Unos científicos de la Universidad de Queensland (Australia) dirigidos por la doctora Stephanie Schoeppe concluyó que las personas solteras beben más alcohol, consumen comida rápida con mayor frecuencia y fuman más que quienes tienen pareja porque son más vulnerables al estrés.

En cambio, las personas emparejadas tienden más a subir de peso —de hecho, en el primer año de matrimonio aumentaron una media entre 1,8 y 2,2 kilogramos— y suelen caer en un “culto a la comida”, ya que ingieren porciones más grandes y una cantidad de calorías mayor.Además, las preferencias de los maridos contribuyen a que sus esposas coman más carne y alimentos grasos.

Schoeppe estima que los solteros tienen más motivación para conservar su estado de forma por su interés en atraer a otras personas y, tras contraer matrimonio, pierden el deseo de cuidarse porque ya han cumplido su objetivo principal. De hecho, quienes tienen familia practican menos deporte y emplean hasta 14 horas a la semana en ver la televisión.
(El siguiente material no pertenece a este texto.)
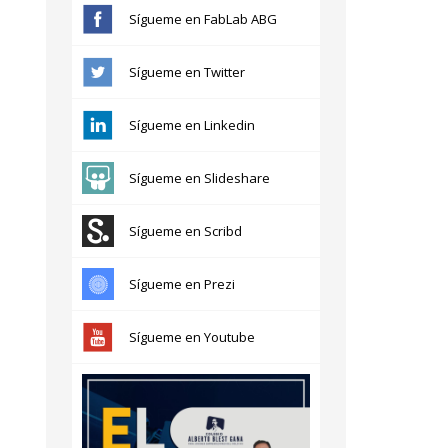
Sígueme en FabLab ABG
Sígueme en Twitter
Sígueme en Linkedin
Sígueme en Slideshare
Sígueme en Scribd
Sígueme en Prezi
Sígueme en Youtube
Para obtener este resultado, esos especialistas analizaron información sobre la salud y la situación familiar de 15.000 habitantes de esa región australiana entre 2005 y 2014. Quienes participaron en ese estudio tenían una edad media de 52,9 años y el 74% mantenía una relación, mientras que quienes integraban el 26% restante estaban solteros.